==== DATA IN THIS EXERCISE ====

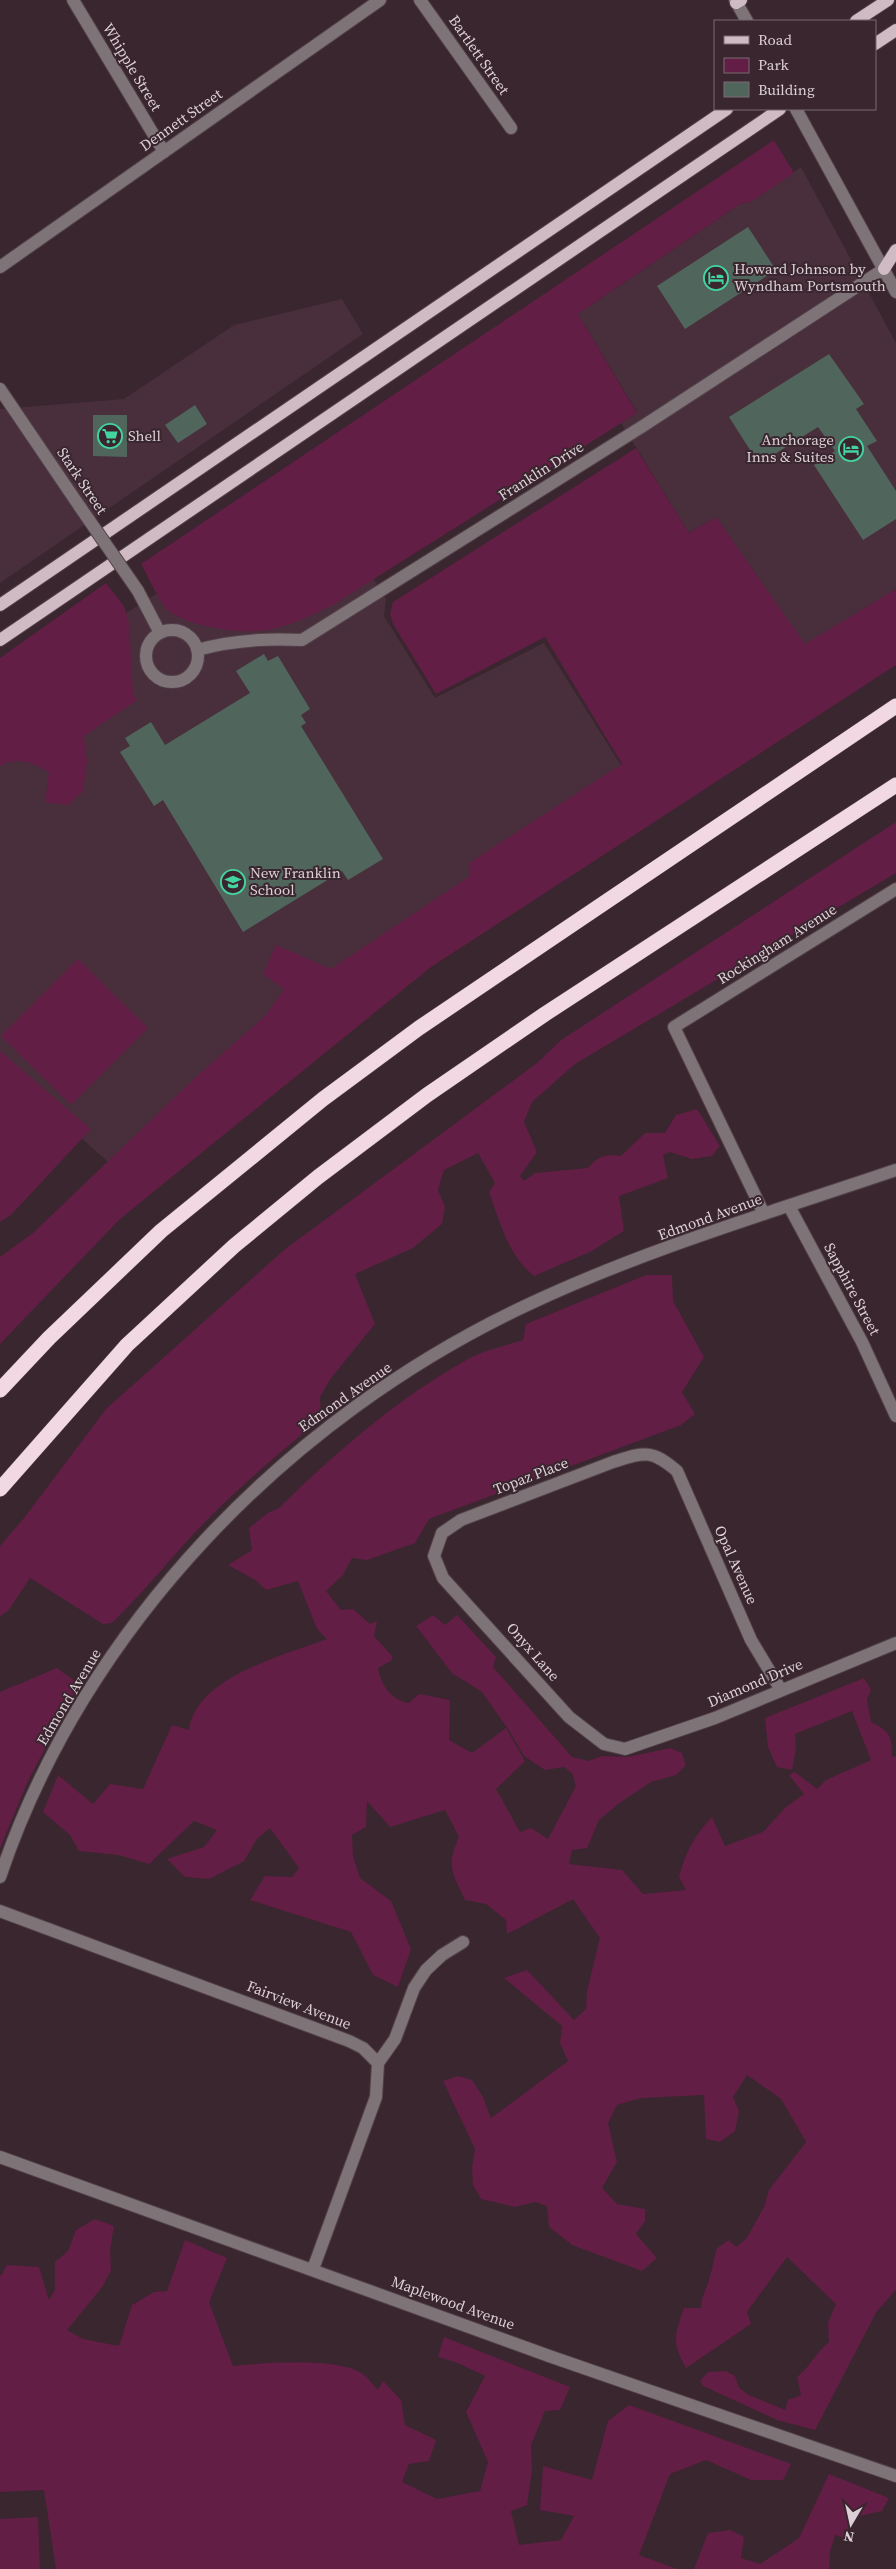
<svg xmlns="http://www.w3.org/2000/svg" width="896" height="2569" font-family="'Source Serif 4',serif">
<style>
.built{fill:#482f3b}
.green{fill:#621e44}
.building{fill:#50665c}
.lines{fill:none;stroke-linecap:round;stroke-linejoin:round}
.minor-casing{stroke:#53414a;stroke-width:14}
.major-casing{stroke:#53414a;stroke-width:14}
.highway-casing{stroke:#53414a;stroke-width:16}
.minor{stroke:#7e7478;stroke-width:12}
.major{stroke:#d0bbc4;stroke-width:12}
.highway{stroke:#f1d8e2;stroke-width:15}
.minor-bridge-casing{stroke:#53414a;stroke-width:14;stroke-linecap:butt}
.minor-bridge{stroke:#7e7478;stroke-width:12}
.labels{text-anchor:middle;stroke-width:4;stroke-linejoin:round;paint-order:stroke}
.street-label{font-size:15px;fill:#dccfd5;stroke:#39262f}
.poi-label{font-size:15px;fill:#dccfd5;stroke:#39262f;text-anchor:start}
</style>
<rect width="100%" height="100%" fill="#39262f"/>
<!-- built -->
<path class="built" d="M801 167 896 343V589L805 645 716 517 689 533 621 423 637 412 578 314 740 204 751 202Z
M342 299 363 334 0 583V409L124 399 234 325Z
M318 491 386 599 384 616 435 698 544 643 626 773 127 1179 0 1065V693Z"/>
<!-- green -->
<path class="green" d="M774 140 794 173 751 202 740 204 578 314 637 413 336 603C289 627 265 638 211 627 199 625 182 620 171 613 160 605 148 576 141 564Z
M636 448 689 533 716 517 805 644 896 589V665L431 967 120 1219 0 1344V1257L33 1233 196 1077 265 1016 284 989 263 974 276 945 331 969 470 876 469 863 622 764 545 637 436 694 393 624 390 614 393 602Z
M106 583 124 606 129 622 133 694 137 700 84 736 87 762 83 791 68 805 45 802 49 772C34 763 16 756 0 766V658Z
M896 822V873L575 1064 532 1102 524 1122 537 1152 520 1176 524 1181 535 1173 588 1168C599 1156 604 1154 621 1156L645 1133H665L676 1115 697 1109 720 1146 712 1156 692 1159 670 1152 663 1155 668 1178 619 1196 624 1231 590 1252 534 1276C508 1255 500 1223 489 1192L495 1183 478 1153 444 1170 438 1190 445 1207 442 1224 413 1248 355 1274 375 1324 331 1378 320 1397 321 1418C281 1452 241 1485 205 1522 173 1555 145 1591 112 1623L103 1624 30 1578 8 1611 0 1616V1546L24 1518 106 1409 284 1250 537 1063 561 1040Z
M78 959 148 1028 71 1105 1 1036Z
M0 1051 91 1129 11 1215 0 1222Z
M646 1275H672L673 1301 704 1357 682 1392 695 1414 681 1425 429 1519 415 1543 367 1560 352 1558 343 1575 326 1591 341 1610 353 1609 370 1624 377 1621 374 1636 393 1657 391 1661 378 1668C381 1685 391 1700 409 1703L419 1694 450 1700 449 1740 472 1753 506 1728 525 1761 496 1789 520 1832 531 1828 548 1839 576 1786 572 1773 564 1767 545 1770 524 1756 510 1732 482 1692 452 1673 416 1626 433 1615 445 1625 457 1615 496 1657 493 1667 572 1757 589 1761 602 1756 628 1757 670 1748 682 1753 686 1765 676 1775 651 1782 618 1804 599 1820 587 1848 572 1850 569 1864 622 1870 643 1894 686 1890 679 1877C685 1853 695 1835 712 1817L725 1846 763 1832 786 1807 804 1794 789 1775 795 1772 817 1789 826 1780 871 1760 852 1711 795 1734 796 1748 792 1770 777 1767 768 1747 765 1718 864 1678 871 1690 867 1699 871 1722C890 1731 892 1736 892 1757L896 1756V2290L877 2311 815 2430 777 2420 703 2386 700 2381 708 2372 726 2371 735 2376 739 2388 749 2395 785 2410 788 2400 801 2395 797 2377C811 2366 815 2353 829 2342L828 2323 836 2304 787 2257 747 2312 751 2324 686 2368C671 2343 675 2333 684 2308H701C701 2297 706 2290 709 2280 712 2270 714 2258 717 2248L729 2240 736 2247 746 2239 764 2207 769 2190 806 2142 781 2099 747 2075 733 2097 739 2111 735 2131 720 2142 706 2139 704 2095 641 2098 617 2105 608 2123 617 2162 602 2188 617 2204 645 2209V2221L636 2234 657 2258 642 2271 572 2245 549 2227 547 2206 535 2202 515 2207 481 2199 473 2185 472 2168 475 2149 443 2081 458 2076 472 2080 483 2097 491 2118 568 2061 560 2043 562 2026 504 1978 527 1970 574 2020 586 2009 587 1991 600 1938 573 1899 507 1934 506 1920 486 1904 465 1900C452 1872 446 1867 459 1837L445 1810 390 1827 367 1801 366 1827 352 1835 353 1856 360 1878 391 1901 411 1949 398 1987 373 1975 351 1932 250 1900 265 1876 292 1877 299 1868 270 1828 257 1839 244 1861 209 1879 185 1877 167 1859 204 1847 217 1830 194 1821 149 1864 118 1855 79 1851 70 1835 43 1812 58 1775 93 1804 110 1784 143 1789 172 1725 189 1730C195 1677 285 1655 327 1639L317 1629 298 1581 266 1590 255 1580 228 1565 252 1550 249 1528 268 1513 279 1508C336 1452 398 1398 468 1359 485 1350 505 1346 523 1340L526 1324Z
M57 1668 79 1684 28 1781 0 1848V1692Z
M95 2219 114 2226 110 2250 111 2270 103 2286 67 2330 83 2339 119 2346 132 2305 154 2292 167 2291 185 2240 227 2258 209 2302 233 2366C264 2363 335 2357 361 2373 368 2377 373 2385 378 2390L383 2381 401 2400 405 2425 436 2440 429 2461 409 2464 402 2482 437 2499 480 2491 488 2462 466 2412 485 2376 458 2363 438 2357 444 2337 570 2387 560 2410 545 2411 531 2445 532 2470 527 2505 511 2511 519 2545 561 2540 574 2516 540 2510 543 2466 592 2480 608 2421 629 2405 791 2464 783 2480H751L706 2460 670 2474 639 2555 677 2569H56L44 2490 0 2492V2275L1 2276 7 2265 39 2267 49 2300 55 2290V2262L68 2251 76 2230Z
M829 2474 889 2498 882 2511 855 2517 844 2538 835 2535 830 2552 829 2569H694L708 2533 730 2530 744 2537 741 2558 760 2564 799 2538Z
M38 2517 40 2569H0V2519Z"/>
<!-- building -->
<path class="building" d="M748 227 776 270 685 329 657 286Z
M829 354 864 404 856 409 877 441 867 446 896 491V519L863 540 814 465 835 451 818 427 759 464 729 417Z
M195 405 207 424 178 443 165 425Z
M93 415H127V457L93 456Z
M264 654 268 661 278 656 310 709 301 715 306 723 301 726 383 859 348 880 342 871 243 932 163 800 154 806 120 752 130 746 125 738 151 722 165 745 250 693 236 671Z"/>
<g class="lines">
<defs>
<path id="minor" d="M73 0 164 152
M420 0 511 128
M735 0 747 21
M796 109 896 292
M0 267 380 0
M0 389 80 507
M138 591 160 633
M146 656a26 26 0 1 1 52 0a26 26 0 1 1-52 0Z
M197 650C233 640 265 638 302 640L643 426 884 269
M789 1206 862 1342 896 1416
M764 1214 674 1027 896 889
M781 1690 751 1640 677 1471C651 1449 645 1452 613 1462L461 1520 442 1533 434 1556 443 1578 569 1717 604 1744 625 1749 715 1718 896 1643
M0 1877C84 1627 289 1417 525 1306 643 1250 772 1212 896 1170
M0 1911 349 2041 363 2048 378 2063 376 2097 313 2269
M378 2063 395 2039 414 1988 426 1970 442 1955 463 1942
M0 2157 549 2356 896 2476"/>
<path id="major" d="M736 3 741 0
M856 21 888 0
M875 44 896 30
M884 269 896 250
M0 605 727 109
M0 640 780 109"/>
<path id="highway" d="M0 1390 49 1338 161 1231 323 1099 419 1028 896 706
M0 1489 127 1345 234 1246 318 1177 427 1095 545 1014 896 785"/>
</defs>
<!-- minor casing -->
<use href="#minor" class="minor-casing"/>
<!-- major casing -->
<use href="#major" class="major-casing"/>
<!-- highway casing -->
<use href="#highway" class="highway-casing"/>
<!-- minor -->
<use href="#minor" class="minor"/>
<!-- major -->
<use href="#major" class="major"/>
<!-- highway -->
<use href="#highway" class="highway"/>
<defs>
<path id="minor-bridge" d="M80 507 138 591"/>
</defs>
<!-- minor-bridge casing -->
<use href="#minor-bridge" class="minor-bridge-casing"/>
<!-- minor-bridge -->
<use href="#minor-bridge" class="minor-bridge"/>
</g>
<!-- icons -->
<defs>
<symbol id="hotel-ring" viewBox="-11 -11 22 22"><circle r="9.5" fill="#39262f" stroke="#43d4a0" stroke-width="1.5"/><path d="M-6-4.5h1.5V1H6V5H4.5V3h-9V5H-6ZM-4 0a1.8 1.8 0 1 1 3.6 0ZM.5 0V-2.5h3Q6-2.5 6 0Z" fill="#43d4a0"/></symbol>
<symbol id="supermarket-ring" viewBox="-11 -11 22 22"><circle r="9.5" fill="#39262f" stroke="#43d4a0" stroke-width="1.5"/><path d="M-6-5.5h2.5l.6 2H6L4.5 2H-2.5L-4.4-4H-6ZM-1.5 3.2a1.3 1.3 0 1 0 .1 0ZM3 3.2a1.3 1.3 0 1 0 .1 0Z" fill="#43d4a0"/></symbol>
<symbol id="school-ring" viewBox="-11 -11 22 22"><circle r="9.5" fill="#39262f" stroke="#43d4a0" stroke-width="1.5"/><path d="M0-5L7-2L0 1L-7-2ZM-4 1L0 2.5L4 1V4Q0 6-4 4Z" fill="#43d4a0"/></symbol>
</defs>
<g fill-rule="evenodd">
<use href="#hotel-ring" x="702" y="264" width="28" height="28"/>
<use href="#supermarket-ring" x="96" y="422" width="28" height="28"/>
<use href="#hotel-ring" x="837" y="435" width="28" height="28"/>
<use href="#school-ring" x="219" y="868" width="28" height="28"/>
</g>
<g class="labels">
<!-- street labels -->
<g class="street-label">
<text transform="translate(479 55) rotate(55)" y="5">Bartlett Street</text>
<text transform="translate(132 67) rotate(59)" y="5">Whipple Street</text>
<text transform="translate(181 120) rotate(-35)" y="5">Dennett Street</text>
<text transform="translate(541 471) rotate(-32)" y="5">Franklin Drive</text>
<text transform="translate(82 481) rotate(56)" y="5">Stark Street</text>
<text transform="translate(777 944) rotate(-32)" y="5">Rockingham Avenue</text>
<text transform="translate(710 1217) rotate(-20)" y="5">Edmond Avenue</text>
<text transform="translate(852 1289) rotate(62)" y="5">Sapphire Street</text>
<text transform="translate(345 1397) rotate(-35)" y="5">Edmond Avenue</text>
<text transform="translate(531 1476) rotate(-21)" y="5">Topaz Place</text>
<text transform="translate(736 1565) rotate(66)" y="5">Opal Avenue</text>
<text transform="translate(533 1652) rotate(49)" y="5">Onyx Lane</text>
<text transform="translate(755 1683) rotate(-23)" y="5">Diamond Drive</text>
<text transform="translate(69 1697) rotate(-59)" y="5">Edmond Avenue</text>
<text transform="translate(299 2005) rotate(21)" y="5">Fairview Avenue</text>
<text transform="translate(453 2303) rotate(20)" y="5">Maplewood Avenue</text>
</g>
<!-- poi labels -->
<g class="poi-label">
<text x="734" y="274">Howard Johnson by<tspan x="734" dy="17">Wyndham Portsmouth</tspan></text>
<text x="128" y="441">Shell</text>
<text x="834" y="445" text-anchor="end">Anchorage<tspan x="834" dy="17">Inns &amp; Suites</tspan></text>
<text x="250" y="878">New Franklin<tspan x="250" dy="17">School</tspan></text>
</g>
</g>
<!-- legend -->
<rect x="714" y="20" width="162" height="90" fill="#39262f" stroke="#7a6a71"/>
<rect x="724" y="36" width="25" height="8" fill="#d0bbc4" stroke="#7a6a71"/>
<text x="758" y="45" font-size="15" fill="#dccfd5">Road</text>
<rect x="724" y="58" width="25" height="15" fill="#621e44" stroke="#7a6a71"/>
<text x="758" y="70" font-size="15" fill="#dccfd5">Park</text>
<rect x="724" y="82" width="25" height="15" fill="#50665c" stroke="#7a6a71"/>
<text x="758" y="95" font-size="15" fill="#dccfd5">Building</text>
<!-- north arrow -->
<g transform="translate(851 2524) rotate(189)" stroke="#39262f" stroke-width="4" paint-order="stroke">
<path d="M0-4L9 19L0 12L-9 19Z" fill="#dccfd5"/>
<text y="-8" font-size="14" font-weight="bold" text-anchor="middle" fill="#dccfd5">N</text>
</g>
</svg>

====

WORK REQUIRED:
Read through the records above and copy the lines that contain "anchor".

EXERCISE OUTPUT:
.labels{text-anchor:middle;stroke-width:4;stroke-linejoin:round;paint-order:stroke}
.poi-label{font-size:15px;fill:#dccfd5;stroke:#39262f;text-anchor:start}
<text x="834" y="445" text-anchor="end">Anchorage<tspan x="834" dy="17">Inns &amp; Suites</tspan></text>
<text y="-8" font-size="14" font-weight="bold" text-anchor="middle" fill="#dccfd5">N</text>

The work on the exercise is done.